Click here for the reading: Matthew 2:1-12.

The world of Matthew 2 is like the womb of Rebecca with two struggling against each other. The Christ Child has come according to God’s promise through the prophet Micah, and like the town of His birth, His reign will not be according to appearances. Throughout His life, ministry, and death, His reign will be known through attending to prophets and through receiving the little ones sent in His name. Like His father, David the king (Mt. 1:6), Jesus’s reign begins inauspiciously in an obscure town of Judah. David began to reign in Hebron and came at last to Jerusalem. Jesus begins His reign in Bethlehem and will come at last to Jerusalem.

His kingship is divine, far surpassing Herod’s. Jesus’s kingship depends on God’s Word, Herod’s on the good pleasure of the Romans. The Magi recognize the firm foundation of Jesus’s kingdom and come to worship Him, knowing His divine office as King but not knowing His divinely given name as Savior of His people from their sins. The conviction drawn likely at least in part from Holy Scripture pushed the Magi from an undescribed eastern location to follow the divine light to the vicinity of Jerusalem. From there the star takes them directly to the Child.

Their gifts are according to a tradition dating back to Irenaeus in the 2nd century AD symbolic of Jesus’s offices as a God, a man who must die, and a king.
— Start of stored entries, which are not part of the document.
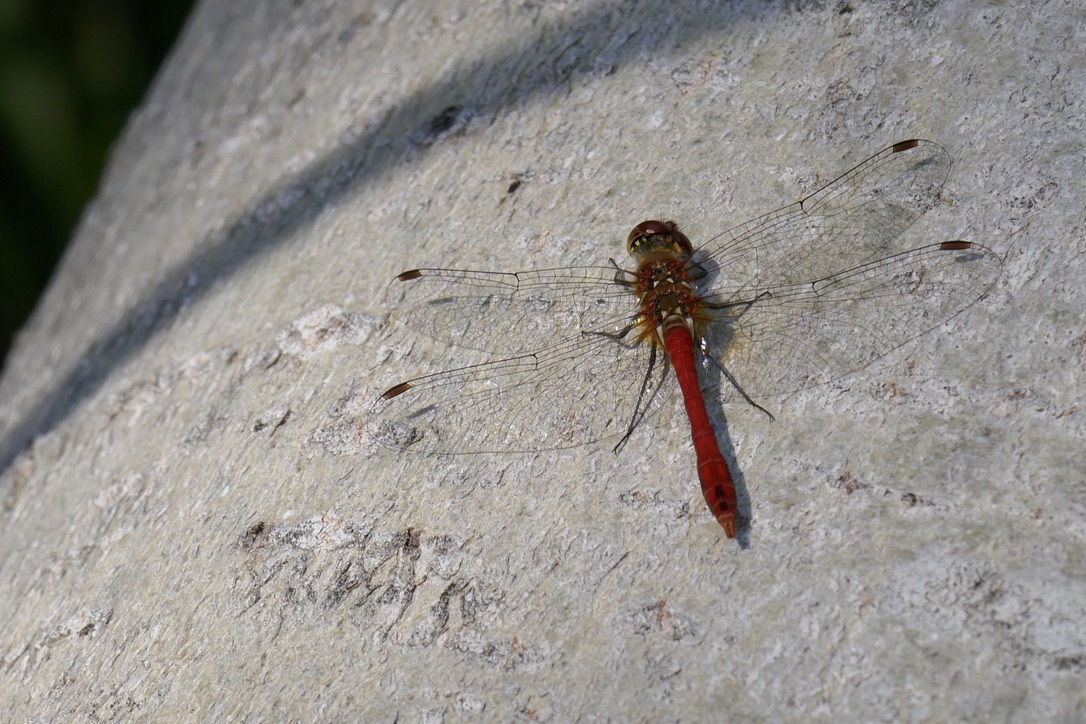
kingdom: Animalia
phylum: Arthropoda
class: Insecta
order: Odonata
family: Libellulidae
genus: Sympetrum
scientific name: Sympetrum sanguineum
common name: Ruddy darter
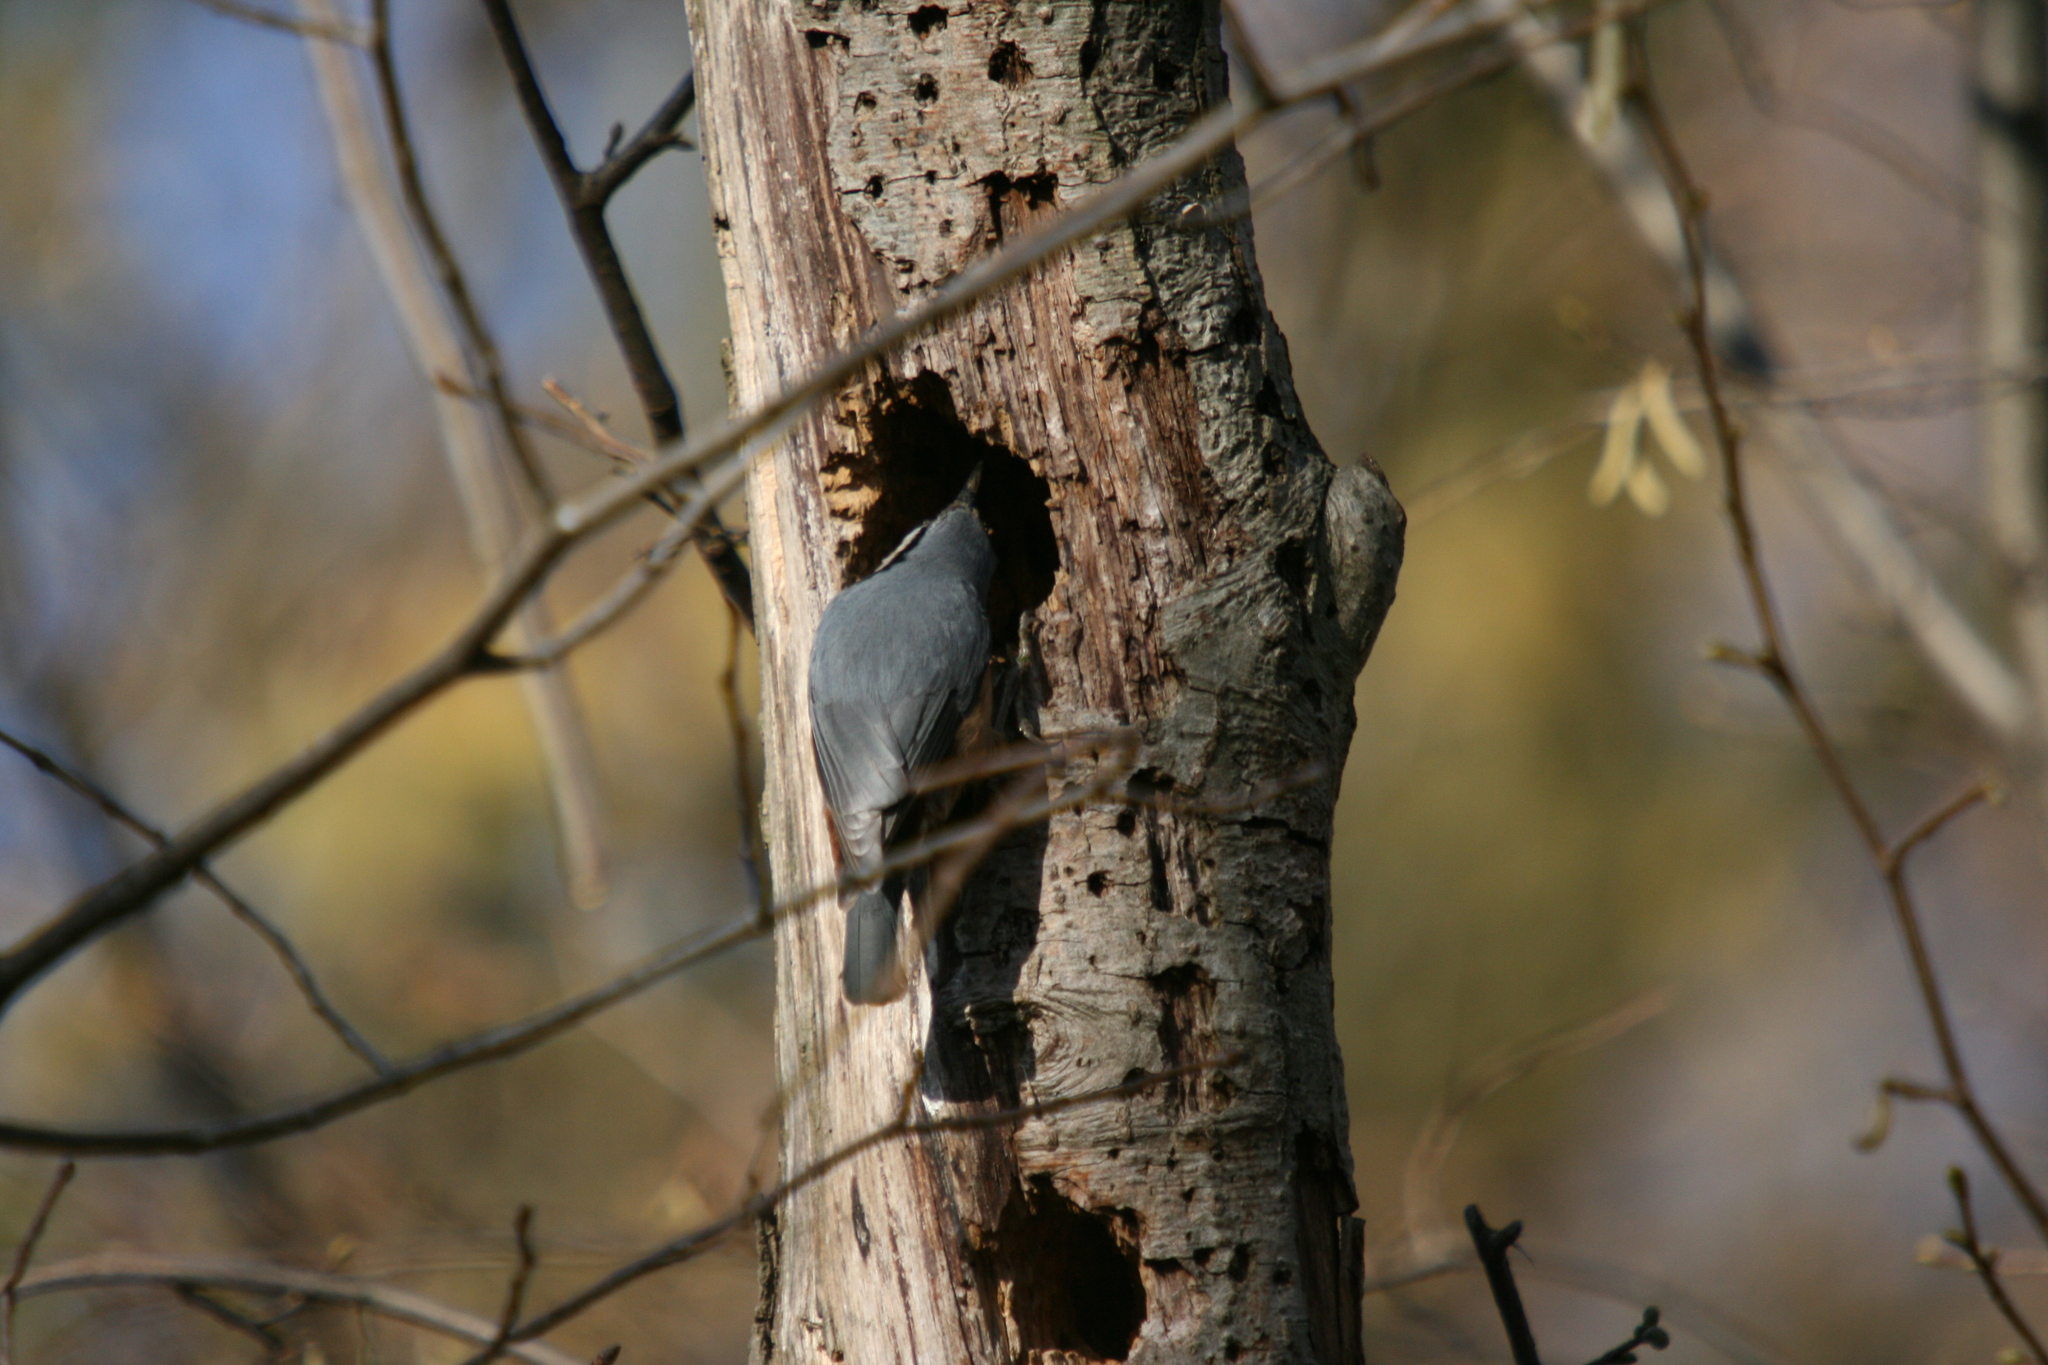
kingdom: Animalia
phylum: Chordata
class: Aves
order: Passeriformes
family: Sittidae
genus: Sitta
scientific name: Sitta europaea
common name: Eurasian nuthatch
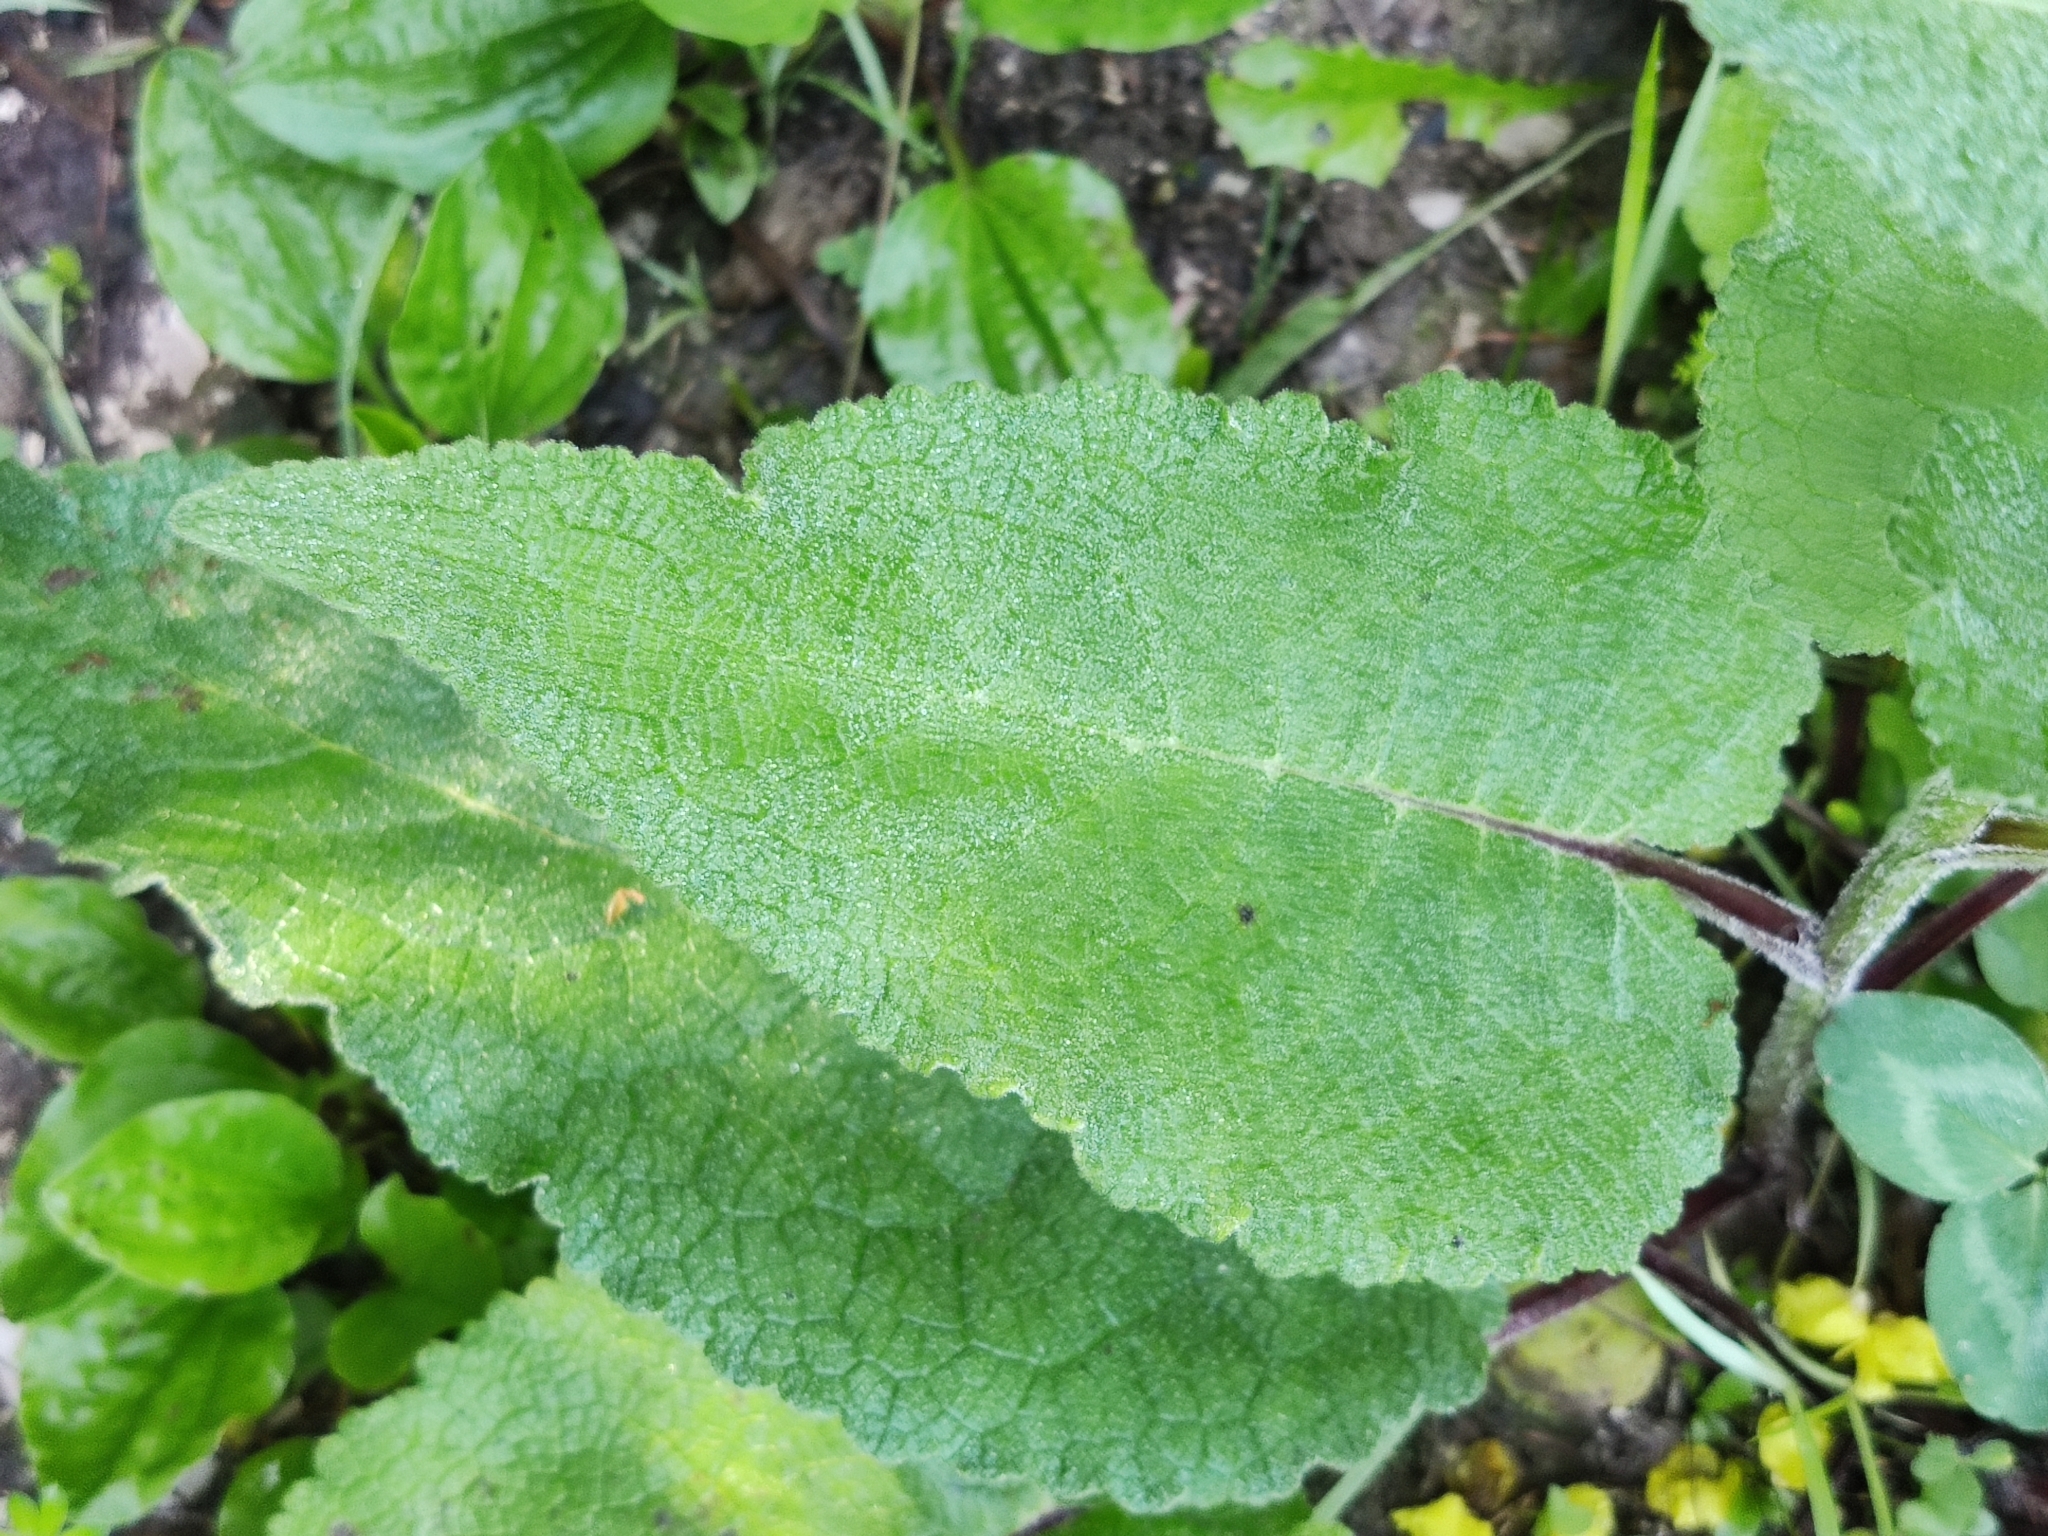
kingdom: Plantae
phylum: Tracheophyta
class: Magnoliopsida
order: Lamiales
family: Scrophulariaceae
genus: Verbascum
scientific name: Verbascum nigrum
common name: Dark mullein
This is quaint but unsure. The gifts denote neither specifically the number of the Magi nor their intuitions or beliefs about who Jesus truly is. Rather, all three gifts and the bringing of gifts from a foreign land to the King of the Jews are evidence of things unseen in Israel since the glory of Solomon. Now again the nations will come to worship the King of Israel. Now again the glory of the nations will be brought to Jerusalem. Now again Israel has a divinely ordained Son of David reigning over the nation unsullied by idolatry or illegitimacy of any kind.

Herod’s convictions are discovered for him by scribes who consult the Bible he does not know. They discover what the Scriptures have always said about the birth of the Messiah. His convictions drive him to deception because though he knows the Scripture, he does not know its power. Like so many to follow in Matthew’s gospel, Herod’s religion is dependent upon the scribes, not upon the Scriptures and the Messiah Whom they proclaim.

Thus the two kings have two ways. The way of the true King of the Jews is known through Scripture and creates great boldness and conviction and sacrifice in His followers. The way of the false King of the Jews is known through political consultations and creates fear and deceit in him and in his hangers-on. Epiphany is a time of clear revelation and a time of clear division between belief and unbelief, between the true King and all false ones.